Both sides have taken up intransigent positions in relation to the proposed productivity items raised by the other side.
The management accept that a linkage with the Gardai exists but refute the Unions' claim that the 13 items listed as past productivity justify payment of a salary increase equivalent to the Gardai. Management wants its own list of proposals agreed.
The Union side argue that the agreed items(from the list of 13) justify payment as per the Garda Agreement.
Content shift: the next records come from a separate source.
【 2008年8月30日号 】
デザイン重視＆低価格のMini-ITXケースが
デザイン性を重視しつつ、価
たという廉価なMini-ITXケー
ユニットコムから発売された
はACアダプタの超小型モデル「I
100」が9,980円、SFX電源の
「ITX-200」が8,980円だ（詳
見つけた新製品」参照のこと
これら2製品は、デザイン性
The Union side further claims that negotiations should be conducted as per the Gardai pay negotiations.
The Court having examined the agreement arrived at in the Gardai negotiations, notes that 2A of that Agreement clearly states that"the official side accept that productivity measures tabled by both sides to date, which include measures relating to Court attendance, on the spot fines and Pulse training, enable the figure of 7% already indicated by the Chairman, to be reached ".
This is the major difference between these negotiations and the Gardai negotiations as there is no agreement on productivity items valued sufficiently to justify payment of the initial 7% in this case.
The Court having considered all the information supplied recommends that the parties enter into discussion immediately on all of the productivity items identified by both sides with a view to agreeing a package to justify payment of 7%. These discussions to be completed within two months of the date of this recommendation.
Signed on behalf of the Labour Court
15th February, 1999______________________
Enquiries concerning this Recommendation should be addressed to Fran Brennan, Court Secretary.